There is a method to this madness. Trump’s rich buddies will get even richer. We
suspect the Saudis have already made him a partner.
Q: Trump's threat is part of his walking away from the Iran nuclear deal. He
also plans to fully reinstate anti-Tehran sanctions from November 4. In the
meantime, the EU has vowed to counter Trump’s renewed sanctions on Iran,
including by means of a new law to shield European companies from punitive
measures. German Foreign Minister Heiko Maas recently said Europe should set up
payment systems independent of the US if it wants to save the JCPOA. What do you
think about the EU’s role in reducing Washington’s pressures against Tehran and
saving the deal?
Dean: We are really in a no man’s land here with an unpredictable future. Just
this week the EU stated that it would sanction all of its corporations that
followed the US sanctions. Specifically how this would be done was not
explained.
So we have to ask how could the EU financially punish its own business
infrastructure and that be a good thing? It seems like a lose-lose play to me.

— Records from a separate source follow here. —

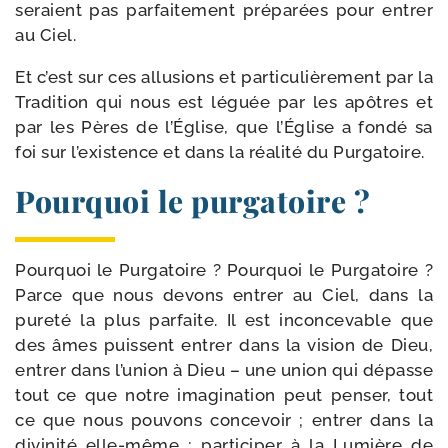
seraient pas par­fai­te­ment pré­pa­rées pour entrer
au Ciel.
Et c’est sur ces allu­sions et par­ti­cu­liè­re­ment par la
Tradition qui nous est léguée par les apôtres et
par les Pères de l’Église, que l’Église a fon­dé sa
foi sur l’existence et dans la réa­li­té du Purgatoire.
Pourquoi le purgatoire ?
Pourquoi le Purgatoire ? Pourquoi le Purgatoire ?
Parce que nous devons entrer au Ciel, dans la
pure­té la plus par­faite. Il est incon­ce­vable que
des âmes puissent entrer dans la vision de Dieu,
entrer dans l’union à Dieu – une union qui dépasse
tout ce que notre ima­gi­na­tion peut pen­ser, tout
ce que nous pou­vons conce­voir ; entrer dans la
divi­ni­té elle-​même ; par­ti­ci­per à la Lumière de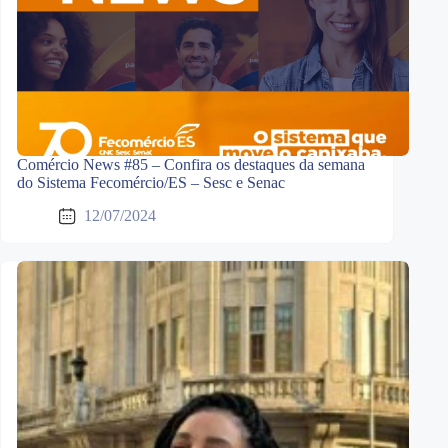
Comércio News #85 – Confira os destaques da semana
do Sistema Fecomércio/ES – Sesc e Senac
12/07/2024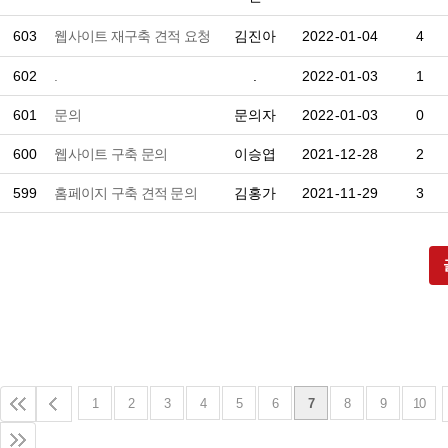
603
웹사이트 재구축 견적 요청
김진아
2022-01-04
4
602
.
.
2022-01-03
1
601
문의
문의자
2022-01-03
0
600
웹사이트 구축 문의
이승엽
2021-12-28
2
599
홈페이지 구축 견적 문의
김홍가
2021-11-29
3
1
2
3
4
5
6
7
8
9
10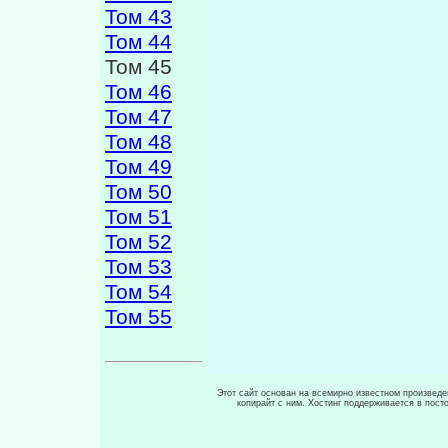
Том 43
Том 44
Том 45
Том 46
Том 47
Том 48
Том 49
Том 50
Том 51
Том 52
Том 53
Том 54
Том 55
Этот сайт основан на всемирно известном произведен
копирайт с ним. Хостинг поддерживается в пос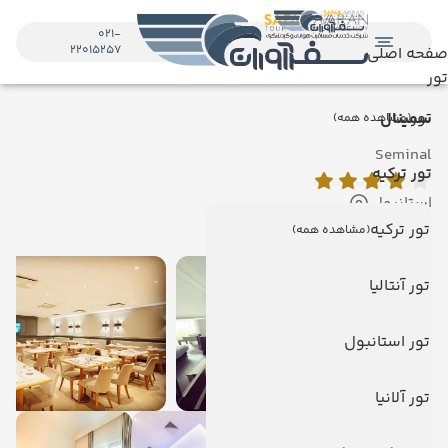
021-
22015257
صفحه اصلی
تور
تور
سمینال
(مشاهده همه)
Seminal
تور ترکیه
استانبول
نمایش روی نقشه
تور ترکیه
(مشاهده همه)
تور آنتالیا
تور استانبول
تور آلانیا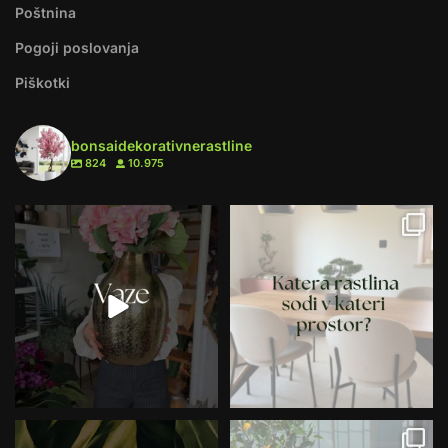
Poštnina
Pogoji poslovanja
Piškotki
bonsaidekorativnerastline
824
10.975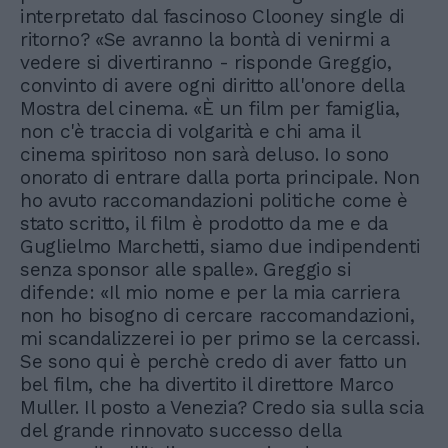
interpretato dal fascinoso Clooney single di
ritorno? «Se avranno la bontà di venirmi a
vedere si divertiranno - risponde Greggio,
convinto di avere ogni diritto all'onore della
Mostra del cinema. «È un film per famiglia,
non c'è traccia di volgarità e chi ama il
cinema spiritoso non sarà deluso. Io sono
onorato di entrare dalla porta principale. Non
ho avuto raccomandazioni politiche come è
stato scritto, il film è prodotto da me e da
Guglielmo Marchetti, siamo due indipendenti
senza sponsor alle spalle». Greggio si
difende: «Il mio nome e per la mia carriera
non ho bisogno di cercare raccomandazioni,
mi scandalizzerei io per primo se la cercassi.
Se sono qui è perchè credo di aver fatto un
bel film, che ha divertito il direttore Marco
Muller. Il posto a Venezia? Credo sia sulla scia
del grande rinnovato successo della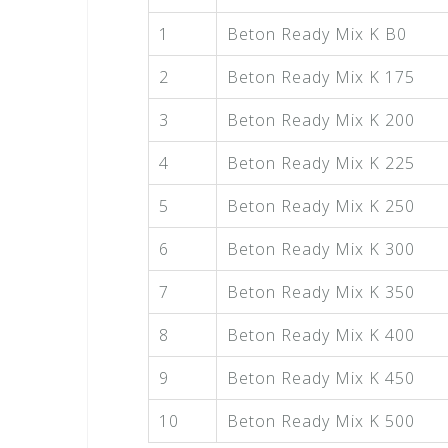
1
Beton Ready Mix K B0
2
Beton Ready Mix K 175
3
Beton Ready Mix K 200
4
Beton Ready Mix K 225
5
Beton Ready Mix K 250
6
Beton Ready Mix K 300
7
Beton Ready Mix K 350
8
Beton Ready Mix K 400
9
Beton Ready Mix K 450
10
Beton Ready Mix K 500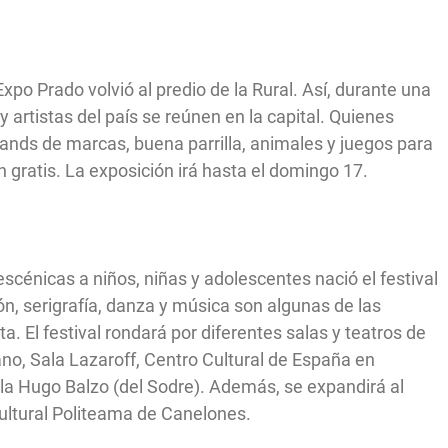
o Prado volvió al predio de la Rural. Así, durante una
 artistas del país se reúnen en la capital. Quienes
tands de marcas, buena parrilla, animales y juegos para
gratis. La exposición irá hasta el domingo 17.
escénicas a niños, niñas y adolescentes nació el festival
n, serigrafía, danza y música son algunas de las
a. El festival rondará por diferentes salas y teatros de
no, Sala Lazaroff, Centro Cultural de España en
ala Hugo Balzo (del Sodre). Además, se expandirá al
Cultural Politeama de Canelones.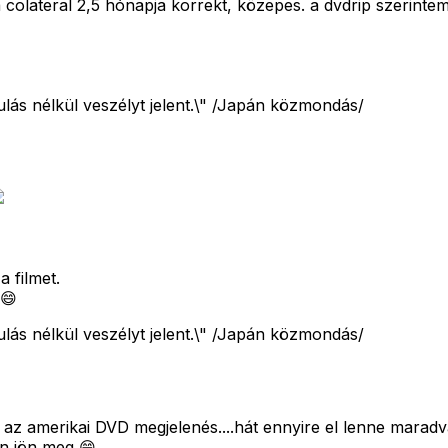
 colateral 2,5 hónapja korrekt, közepes. a dvdrip szerint
ulás nélkül veszélyt jelent.\" /Japán közmondás/
 filmet.
 😄
ulás nélkül veszélyt jelent.\" /Japán közmondás/
5 az amerikai DVD megjelenés....hát ennyire el lenne mar
n jön meg 😄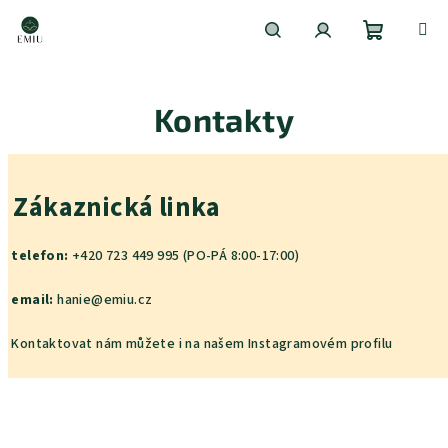
Přejít
na
obsah
Nákupní
Hledat
Přihlášení
Kontakty
košík
Zákaznická linka
telefon:
+420 723 449 995 (PO-PÁ 8:00-17:00)
email:
hanie@emiu.cz
Kontaktovat nám můžete i na našem
Instagramovém profilu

Maybe the EU leadership thinks it would be a loyalty test for its business
community. But we know historically that corporations are loyal only to their
own interests. Benjamin Franklin once addressed this, "Merchants have no
country”.
The US economy is booming, the stock market has created fortunes in paper
wealth, the kind that can be erased quickly in a major stock market decline
which will happen when the balloon bursts and we see a worldwide recession
triggered by these reckless sanctions.
The US says these harsh sanctions are not intended for regime change in Iran, a
lie of course, but to change its behavior, meaning that the US should be able to
topple the governments it wants around Iran to replace with US puppets that
would allow more advanced US military bases to control the region via a "soft
occupation”. We are living in very dangerous times.